Source: africanews
The European Union and Tunisia signed a “strategic partnership” in Tunis on Sunday, focusing on the fight against illegal immigration, but also designed to support the North African country in the face of serious economic difficulties.
The President of the European Commission, Ursula von der Leyen, welcomed the agreement, which will enable Tunisia to “invest in shared prosperity”, citing “five pillars”, including the all-important question of migration.
Along with Libya, Tunisia is the main point of departure for thousands of migrants crossing the central Mediterranean to Europe.
Italian Prime Minister Giorgia Meloni and Dutch Prime Minister Mark Rutte accompanied the European leader after the trio’s first visit a month ago, during which they proposed this partnership.
The five pillars are “macro-economic stability, trade and investment, green energy transition, people-to-people links, migration and mobility”, says the Commission in a press release.

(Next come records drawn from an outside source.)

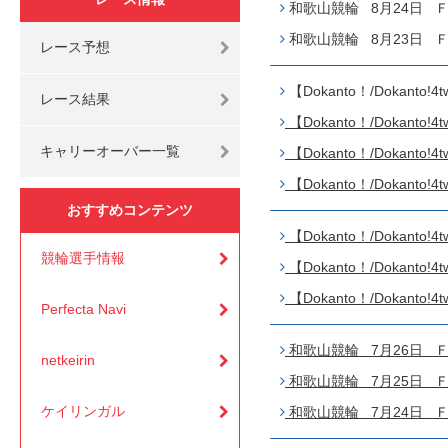
和歌山競輪 8月24日 Ｆ２
和歌山競輪 8月23日 Ｆ２
レース予想
【Dokanto！/Dokant
レース結果
【Dokanto！/Dokant
キャリーオーバー一覧
【Dokanto！/Dokant
【Dokanto！/Dokant
おすすめコンテンツ
【Dokanto！/Dokant
競輪選手情報
【Dokanto！/Dokant
【Dokanto！/Dokant
Perfecta Navi
和歌山競輪 7月26日 Ｆ
netkeirin
和歌山競輪 7月25日 Ｆ２
ケイリンガル
和歌山競輪 7月24日 Ｆ２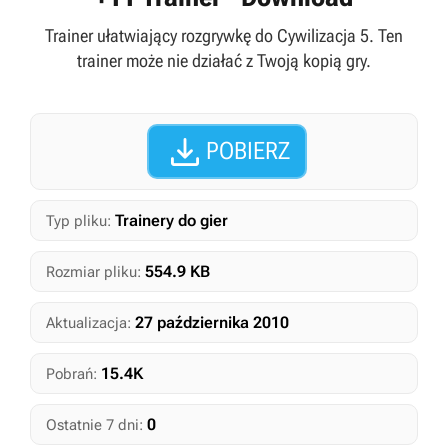
Trainer ułatwiający rozgrywkę do Cywilizacja 5. Ten
trainer może nie działać z Twoją kopią gry.

POBIERZ
Trainery do gier
Typ pliku:
554.9 KB
Rozmiar pliku:
27 października 2010
Aktualizacja:
15.4K
Pobrań:
0
Ostatnie 7 dni: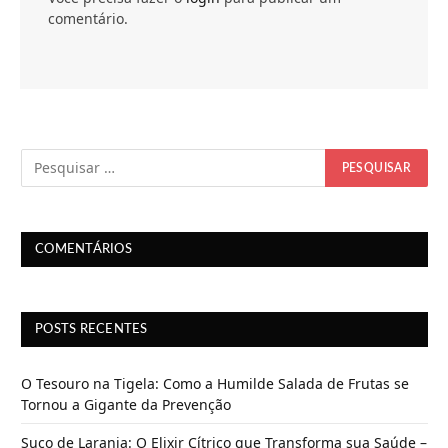
comentário.
COMENTÁRIOS
POSTS RECENTES
O Tesouro na Tigela: Como a Humilde Salada de Frutas se
Tornou a Gigante da Prevenção
Suco de Laranja: O Elixir Cítrico que Transforma sua Saúde –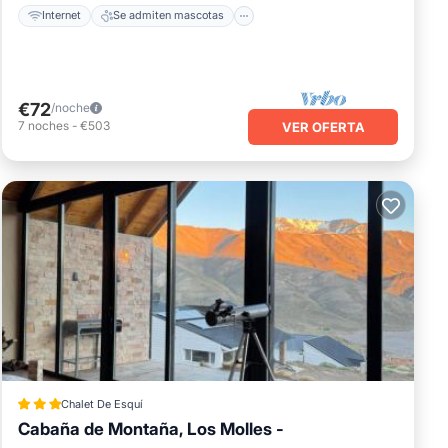
Internet
Se admiten mascotas
€72
/noche
7
noches
-
€503
VER OFERTA
Chalet De Esquí
Cabaña de Montaña, Los Molles -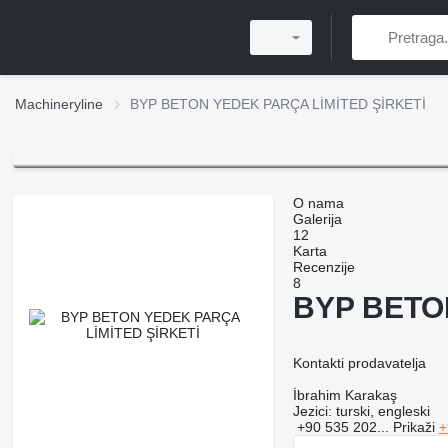
Machineryline
BYP BETON YEDEK PARÇA LİMİTED ŞİRKETİ
O nama
Galerija
12
Karta
Recenzije
8
BYP BETO
Kontakti prodavatelja
İbrahim Karakaş
Jezici:
turski, engleski
+90 535 202...
Prikaži
+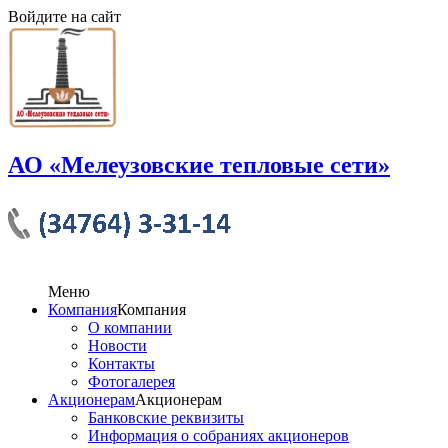
Войдите на сайт
АО «Мелеузовские тепловые сети»
Меню
Компания
Компания
О компании
Новости
Контакты
Фотогалерея
Акционерам
Акционерам
Банковские реквизиты
Информация о собраниях акционеров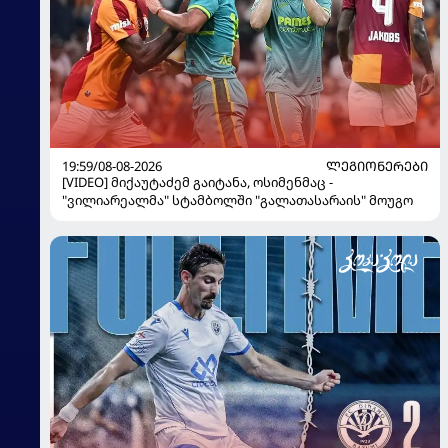
19:59/08-08-2026
ᲚᲔᲒᲘᲝᲜᲔᲠᲔᲑᲘ
[VIDEO] მიქაუტაძემ გაიტანა, ოსიმენმაც -
"ვილიარეალმა" სტამბოლში "გალათასარაის" მოუგო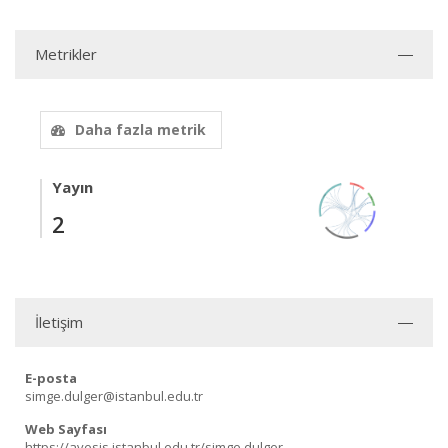
Metrikler
Daha fazla metrik
Yayın
2
İletişim
E-posta
simge.dulger@istanbul.edu.tr
Web Sayfası
https://avesis.istanbul.edu.tr/simge.dulger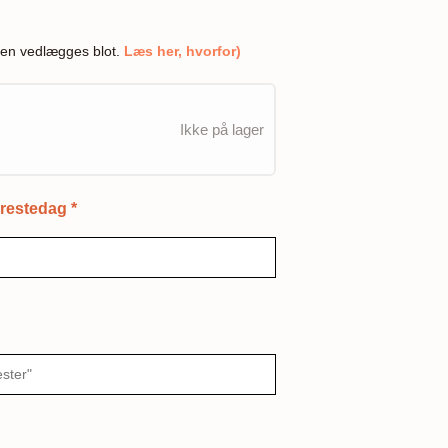
en vedlægges blot.
Læs her, hvorfor)
Ikke på lager
ærestedag
*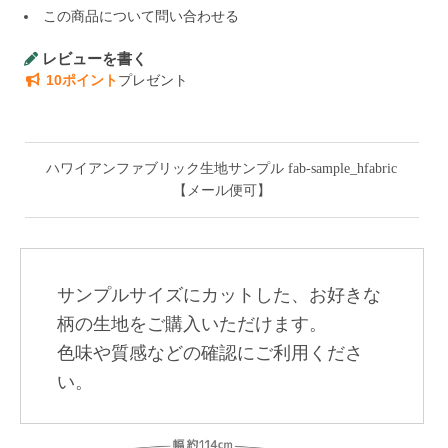
この商品について問い合わせる
レビューを書く
10ポイント
プレゼント
ハワイアンファブリック生地サンプル fab-sample_hfabric
【メール便可】
サンプルサイズにカットした、お好きな
柄の生地をご購入いただけます。
色味や質感などの確認にご利用くださ
い。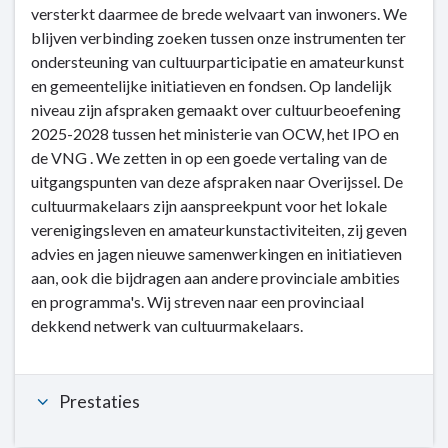
versterkt daarmee de brede welvaart van inwoners. We
-
blijven verbinding zoeken tussen onze instrumenten ter
Dit
ondersteuning van cultuurparticipatie en amateurkunst
is
en gemeentelijke initiatieven en fondsen. Op landelijk
wat
niveau zijn afspraken gemaakt over cultuurbeoefening
wij
2025-2028 tussen het ministerie van OCW, het IPO en
doen
de VNG . We zetten in op een goede vertaling van de
-
uitgangspunten van deze afspraken naar Overijssel. De
6.3.
cultuurmakelaars zijn aanspreekpunt voor het lokale
Cultuur
verenigingsleven en amateurkunstactiviteiten, zij geven
voor
advies en jagen nieuwe samenwerkingen en initiatieven
iedereen
aan, ook die bijdragen aan andere provinciale ambities
en programma's. Wij streven naar een provinciaal
dekkend netwerk van cultuurmakelaars.
Prestaties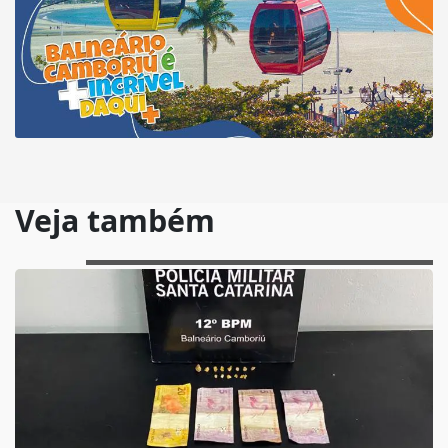
Veja também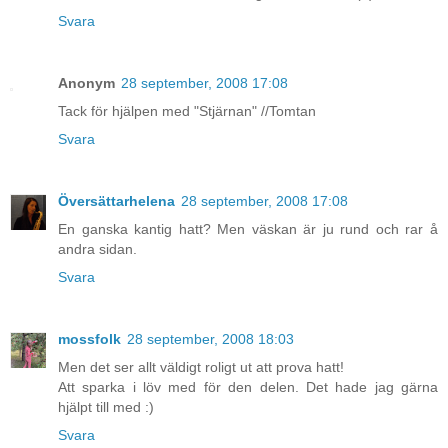
Svara
Anonym
28 september, 2008 17:08
Tack för hjälpen med "Stjärnan" //Tomtan
Svara
Översättarhelena
28 september, 2008 17:08
En ganska kantig hatt? Men väskan är ju rund och rar å
andra sidan.
Svara
mossfolk
28 september, 2008 18:03
Men det ser allt väldigt roligt ut att prova hatt!
Att sparka i löv med för den delen. Det hade jag gärna
hjälpt till med :)
Svara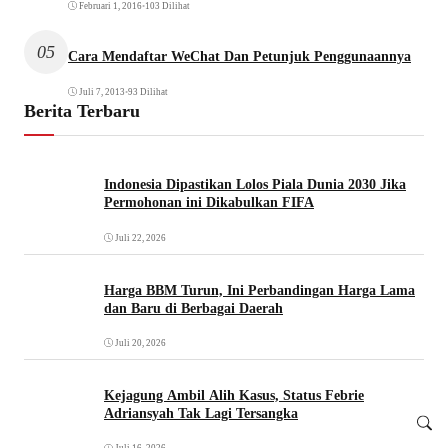
Februari 1, 2016
•
103 Dilihat
05
Cara Mendaftar WeChat Dan Petunjuk Penggunaannya
Juli 7, 2013
•
93 Dilihat
Berita Terbaru
Indonesia Dipastikan Lolos Piala Dunia 2030 Jika
Permohonan ini Dikabulkan FIFA
Juli 22, 2026
Harga BBM Turun, Ini Perbandingan Harga Lama
dan Baru di Berbagai Daerah
Juli 20, 2026
Kejagung Ambil Alih Kasus, Status Febrie
Adriansyah Tak Lagi Tersangka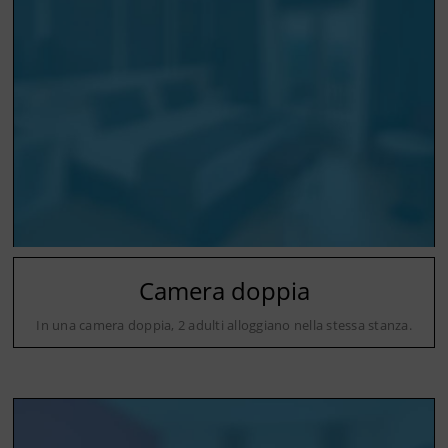
Camera doppia
In una camera doppia, 2 adulti alloggiano nella stessa stanza.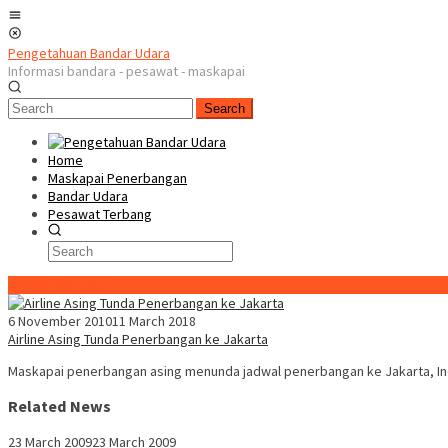
Skip
Mobile
to
Menu
content
Pengetahuan Bandar Udara
Informasi bandara - pesawat - maskapai
Search
Home
Maskapai Penerbangan
Bandar Udara
Pesawat Terbang
Special Content
6 November 2010
11 March 2018
Airline Asing Tunda Penerbangan ke Jakarta
Maskapai penerbangan asing menunda jadwal penerbangan ke Jakarta, Indo
Related News
23 March 2009
23 March 2009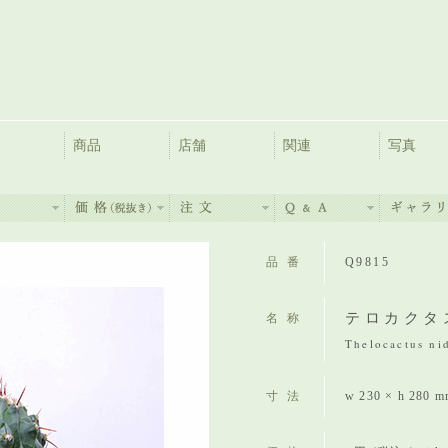
商品
店舗
関連
写真
品番
Q9815
テロカクタ
名称
Thelocactus ni
寸法
w 230 × h 280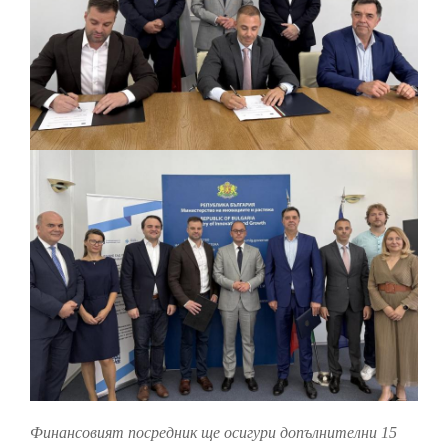
Финансовият посредник ще осигури допълнителни 15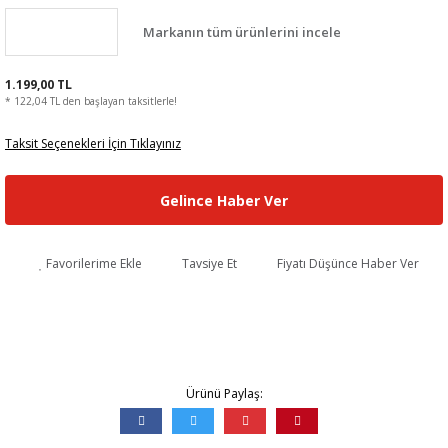
Markanın tüm ürünlerini incele
1.199,00 TL
* 122,04 TL den başlayan taksitlerle!
Taksit Seçenekleri İçin Tıklayınız
Gelince Haber Ver
Favorilerime Ekle
Tavsiye Et
Fiyatı Düşünce Haber Ver
Ürünü Paylaş: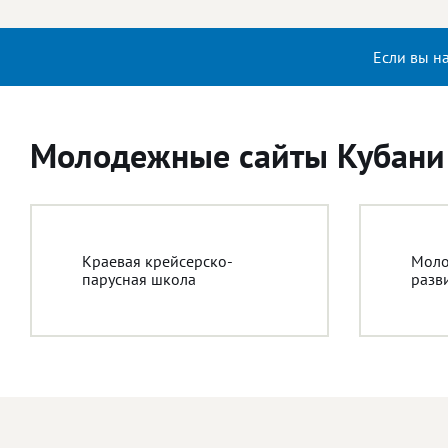
Если вы н
Молодежные сайты Кубани
Краевая крейсерско-
Моло
парусная школа
разв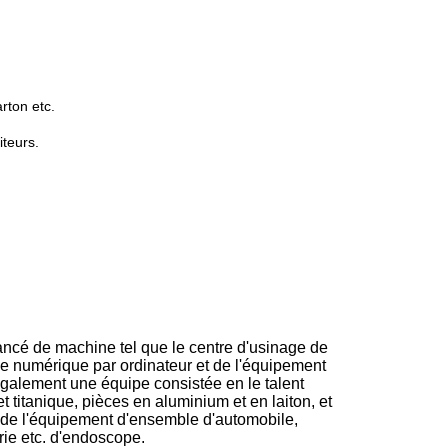
rton etc.
teurs.
ncé de machine tel que le centre d'usinage de
e numérique par ordinateur et de l'équipement
également une équipe consistée en le talent
 titanique, pièces en aluminium et en laiton, et
l, de l'équipement d'ensemble d'automobile,
rie etc. d'endoscope.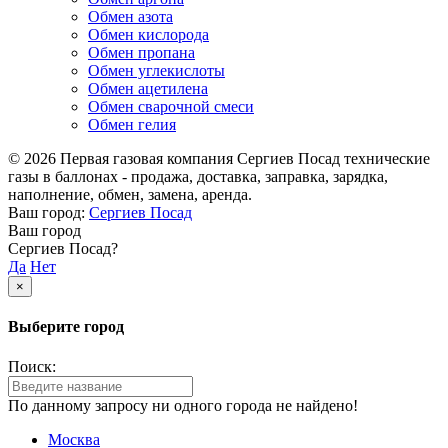
Обмен азота
Обмен кислорода
Обмен пропана
Обмен углекислоты
Обмен ацетилена
Обмен сварочной смеси
Обмен гелия
© 2026 Первая газовая компания Сергиев Посад технические
газы в баллонах - продажа, доставка, заправка, зарядка,
наполнение, обмен, замена, аренда.
Ваш город:
Сергиев Посад
Ваш город
Сергиев Посад?
Да
Нет
×
Выберите город
Поиск:
По данному запросу ни одного города не найдено!
Москва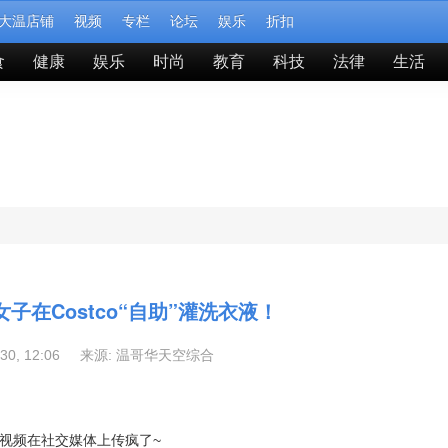
大温店铺
视频
专栏
论坛
娱乐
折扣
食
健康
娱乐
时尚
教育
科技
法律
生活
女子在Costco“自助”灌洗衣液！
-30, 12:06 来源:
温哥华天空综合
的视频在社交媒体上传疯了~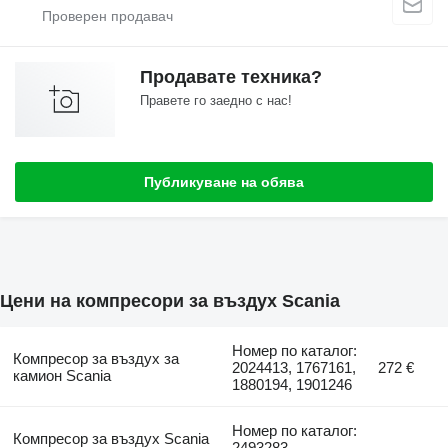
Продавате техника?
Правете го заедно с нас!
Публикуване на обява
Цени на компресори за въздух Scania
Номер по каталог:
Компресор за въздух за
2024413, 1767161,
272 €
камион Scania
1880194, 1901246
Номер по каталог:
Компресор за въздух Scania
2493283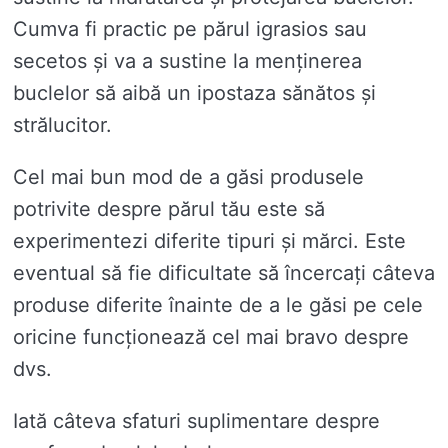
Cumva fi practic pe părul igrasios sau
secetos și va a sustine la menținerea
buclelor să aibă un ipostaza sănătos și
strălucitor.
Cel mai bun mod de a găsi produsele
potrivite despre părul tău este să
experimentezi diferite tipuri și mărci. Este
eventual să fie dificultate să încercați câteva
produse diferite înainte de a le găsi pe cele
oricine funcționează cel mai bravo despre
dvs.
Iată câteva sfaturi suplimentare despre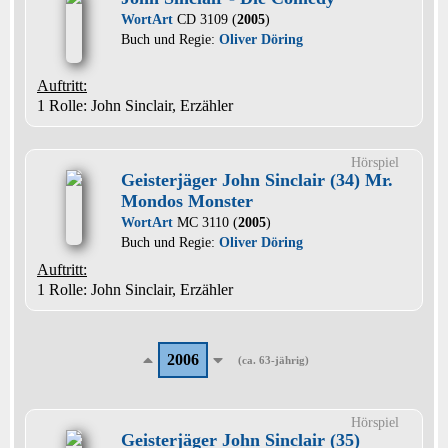
WortArt
CD 3109 (
2005
)
Buch und Regie:
Oliver Döring
Auftritt:
1 Rolle
: John Sinclair, Erzähler
Hörspiel
Geisterjäger John Sinclair (34) Mr.
Mondos Monster
WortArt
MC 3110 (
2005
)
Buch und Regie:
Oliver Döring
Auftritt:
1 Rolle
: John Sinclair, Erzähler
2006
(ca. 63-jährig)
Hörspiel
Geisterjäger John Sinclair (35)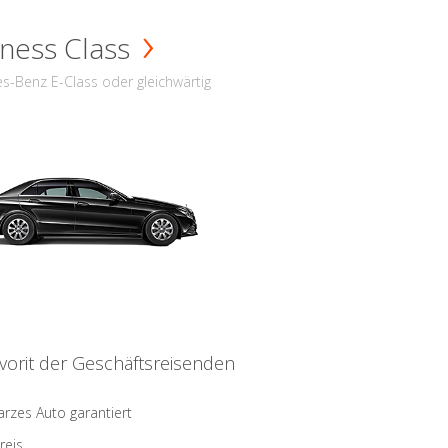
ness Class
s-Benz E-Class oder gleichwärtig
vorit der Geschäftsreisenden
rzes Auto garantiert
reis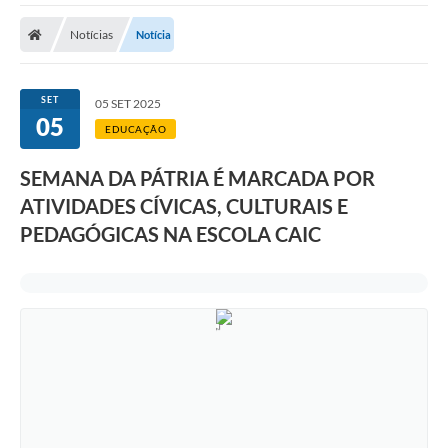
Notícias
Notícia
SET
05 SET 2025
05
EDUCAÇÃO
SEMANA DA PÁTRIA É MARCADA POR
ATIVIDADES CÍVICAS, CULTURAIS E
PEDAGÓGICAS NA ESCOLA CAIC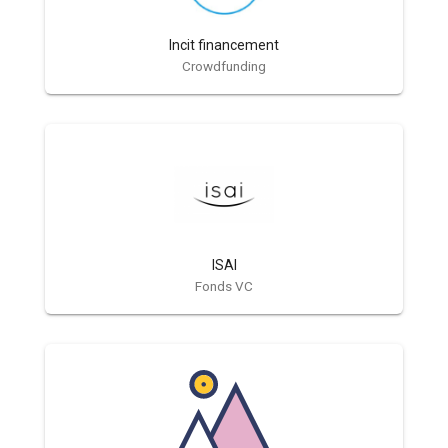
Incit financement
Crowdfunding
ISAI
Fonds VC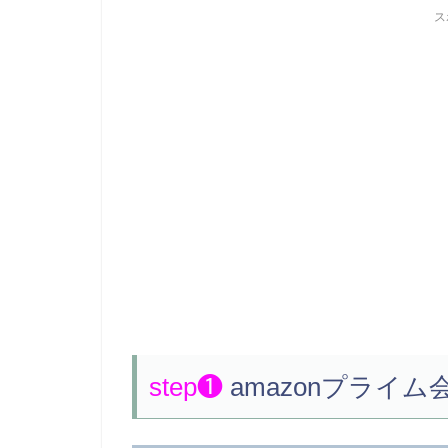
ス
step❶
amazonプライ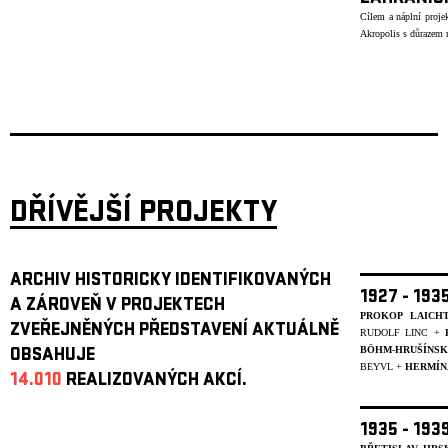
Cílem a náplní projek
Akropolis s důrazem n
DŘÍVĚJŠÍ PROJEKTY
ARCHIV HISTORICKY IDENTIFIKOVANÝCH
1927 - 19
A ZÁROVEŇ V PROJEKTECH
PROKOP LAICH
ZVEŘEJNĚNÝCH PŘEDSTAVENÍ AKTUÁLNĚ
RUDOLF LINC +
BÖHM-HRUŠÍNS
OBSAHUJE
BEYVL
+
HERMÍN
14.010
REALIZOVANÝCH AKCÍ.
1935 - 19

The Memorandum of Understanding marks “another important step towards tackling the migration crisis in an integrated way”, said a delighted Mrs Meloni, who has invited Tunisian President Kais Saied to attend a summit on migration in Rome next Sunday.
Among other things, they agreed to extend the Erasmus exchange program to Tunisia and to provide €65 million in aid for 80 schools.
On the energy front, the European leaders recalled that Tunisia is involved in projects for an undersea fiber-optic cable and an electricity cable to link the two shores of the Mediterranean.
Mrs von der Leyen stressed that the EU was keen to support the development of renewable energies in the Maghreb country, which has “enormous potential”.
According to Ms Meloni, the partnership between Tunisia and the European Union (EU) “can be seen as a model for the establishment of new relations with North Africa”.
As for immigration, Mr. Rutte felt that the agreement would enable “better control of irregular immigration”.
President Saied addressed this issue to his counterparts, calling for “a collective agreement on inhumane immigration and (forced) displacement operations by criminal networks”.
– New means of cooperation” –
“Tunisians have given these immigrants everything that could be offered with unlimited generosity”, pleaded Mr. Saied, strongly criticized for the way in which hundreds of migrants were arrested in Tunisia, then “deported”, according to NGOs, to inhospitable areas on the borders with Algeria and Libya.
Testimonies given to AFP by telephone and videos sent to NGOs in Tunisia showed women and children abandoned in the middle of the desert without water, food or shelter.
Testimonies given by telephone to AFP and videos sent to NGOs in Tunisia showed women and children abandoned in the middle of the desert without water, food or shelter.
Libyan border guards told AFP on Sunday that they had rescued at least 70 migrants wandering in unbearable temperatures and without any help in a border area between the two countries.
An increasingly openly xenophobic discourse has spread in Tunisia since Mr. Saied, who took over full power in July 2021, denounced illegal immigration in February, referring to “hordes of sub-Saharan migrants” who, he claimed, had come to “change the demographic composition” of the country.
In concrete terms, the agreement between Brussels and Tunis provides for 105 million euros in aid to combat illegal immigration.
The EU has also promised direct budgetary aid of 150 million euros in 2023, at a time when Tunisia, strangled by a debt representing 80% of its GDP, is running out of cash, causing regular shortages of basic necessities purchased directly by the state.
During its first visit, the European troika had referred to “macro-financial assistance of 900 million euros”, in the form of a loan that would have been provided to Tunisia over the next few years.
Mrs. von der Leyen affirmed on Sunday that Brussels remained “ready to provide this assistance as soon as the conditions are met”.
But this “assistance” is conditional on an agreement between Tunisia and the International Monetary Fund (IMF) on a new $2 billion credit, a dossier that has been deadlocked for months.
President Saied rejects two indispensable conditions for an agreement with the IMF: the lifting of subsidies on basic products and the restructuring of ailing state enterprises.
We need to “find new means of cooperation outside the international monetary framework”, he said on Sunday.